Gesetzesabschaffendes Referendum
Abgeordnetenanfrage – persönlicher Brief
Sehr geehrter Herr Beil,
Ich bitte um Verständnis für die verspätete Antwort. Vorrang bei der Beantwortung von Bürgeranfragen haben die aus dem eigenen Wahlkreis und sind zahl- und meist hilfreich. Dafür bitte ich um Verständnis.
Mittlerweile habe ich mich mit Ihren Vorschlägen umfassender auseinandergesetzt und kann Ihnen mitteilen, […]

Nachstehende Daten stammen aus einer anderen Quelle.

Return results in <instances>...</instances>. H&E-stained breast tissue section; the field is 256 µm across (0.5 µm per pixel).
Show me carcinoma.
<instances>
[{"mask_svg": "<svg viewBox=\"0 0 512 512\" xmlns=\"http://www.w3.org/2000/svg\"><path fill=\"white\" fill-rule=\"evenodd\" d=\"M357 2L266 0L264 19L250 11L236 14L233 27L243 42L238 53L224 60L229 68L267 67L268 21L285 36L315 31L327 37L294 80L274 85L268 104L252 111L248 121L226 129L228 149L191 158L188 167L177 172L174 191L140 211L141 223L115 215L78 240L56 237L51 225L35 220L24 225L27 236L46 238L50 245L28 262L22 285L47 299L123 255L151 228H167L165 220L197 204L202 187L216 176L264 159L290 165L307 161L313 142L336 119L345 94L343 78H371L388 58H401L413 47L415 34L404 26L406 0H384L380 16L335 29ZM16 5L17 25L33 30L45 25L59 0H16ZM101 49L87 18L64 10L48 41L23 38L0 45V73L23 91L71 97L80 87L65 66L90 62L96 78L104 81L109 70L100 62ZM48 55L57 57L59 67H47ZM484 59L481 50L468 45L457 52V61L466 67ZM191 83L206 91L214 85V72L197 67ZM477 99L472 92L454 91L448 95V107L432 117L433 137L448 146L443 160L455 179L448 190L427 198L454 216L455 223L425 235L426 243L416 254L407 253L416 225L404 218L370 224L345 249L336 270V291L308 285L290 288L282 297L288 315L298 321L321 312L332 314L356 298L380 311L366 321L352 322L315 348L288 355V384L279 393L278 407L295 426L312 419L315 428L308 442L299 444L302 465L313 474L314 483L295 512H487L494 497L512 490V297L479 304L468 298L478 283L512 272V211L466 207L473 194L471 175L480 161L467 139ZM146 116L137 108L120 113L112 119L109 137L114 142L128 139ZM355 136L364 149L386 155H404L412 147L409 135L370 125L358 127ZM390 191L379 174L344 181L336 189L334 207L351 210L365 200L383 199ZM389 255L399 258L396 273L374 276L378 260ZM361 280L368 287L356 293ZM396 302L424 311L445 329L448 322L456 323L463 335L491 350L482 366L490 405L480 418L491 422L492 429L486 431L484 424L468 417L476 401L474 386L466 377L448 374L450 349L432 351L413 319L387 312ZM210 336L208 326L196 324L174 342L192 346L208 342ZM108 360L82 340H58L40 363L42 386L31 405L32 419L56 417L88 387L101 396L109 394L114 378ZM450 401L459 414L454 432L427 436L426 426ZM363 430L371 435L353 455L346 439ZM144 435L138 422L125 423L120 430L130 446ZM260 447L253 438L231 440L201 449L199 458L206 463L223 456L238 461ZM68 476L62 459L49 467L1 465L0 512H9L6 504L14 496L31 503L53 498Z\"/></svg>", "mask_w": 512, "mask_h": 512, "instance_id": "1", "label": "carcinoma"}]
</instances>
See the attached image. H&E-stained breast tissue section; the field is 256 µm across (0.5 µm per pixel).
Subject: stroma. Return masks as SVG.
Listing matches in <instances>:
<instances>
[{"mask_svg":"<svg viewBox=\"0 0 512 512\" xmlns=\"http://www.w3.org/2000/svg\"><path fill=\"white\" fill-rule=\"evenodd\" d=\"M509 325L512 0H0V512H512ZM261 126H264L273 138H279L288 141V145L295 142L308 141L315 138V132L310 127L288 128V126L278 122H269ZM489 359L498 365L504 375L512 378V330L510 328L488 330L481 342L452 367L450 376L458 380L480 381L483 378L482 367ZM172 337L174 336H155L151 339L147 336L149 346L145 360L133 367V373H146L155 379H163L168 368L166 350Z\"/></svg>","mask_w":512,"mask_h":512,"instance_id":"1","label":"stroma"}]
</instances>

[…] dass ich Ihre Ideen nicht teile und möchte dies kurz begründen. Eine grundsätzliche Verbesserung für unsere repräsentative, parlamentarische Demokratie erkenne ich nicht.
[…]
Mit freundlichen Grüßen
Peter Stein, MdB

dialog-2015 an Peter Stein (MdB/CDU) – Gesetzesabschaffendes Referendum
Sehr geehrter Herr Stein,
besten Dank für Ihre umfassende Antwort auf unsere Bürgeranfrage vom 27.05.2015.
Wir erlauben uns kurz auf Ihr dargelegtes Meinungsbild einzugehen.
Unser Agieren liegt nicht darin begründet, die repräsentative, parlamentarische Demokratie zu verbessern, sondern diese zu erweitern. Grund hierfür ist, dass Politik dem Bürger nicht mehr verständlich erklärt wird. Wegen der fehlenden Erklärungen, warum politische Entscheidungen getroffen werden, welche Vor- oder Nachteile sich daraus ergeben können und in welche Richtung sich unser Land bewegt, resigniert ein Großteil der Bevölkerung mit dem Argument, „…Die da oben machen doch ohnehin, was sie wollen, und wir hier unten können daran sowieso nichts ändern…“. Das wiederum führt zu Resignation sowie Politik- und Wahlverdrossenheit. Dem wiederum könnte man mit unserem Vorschlag zur politischen Einbindung des Wahlvolkes abhelfen.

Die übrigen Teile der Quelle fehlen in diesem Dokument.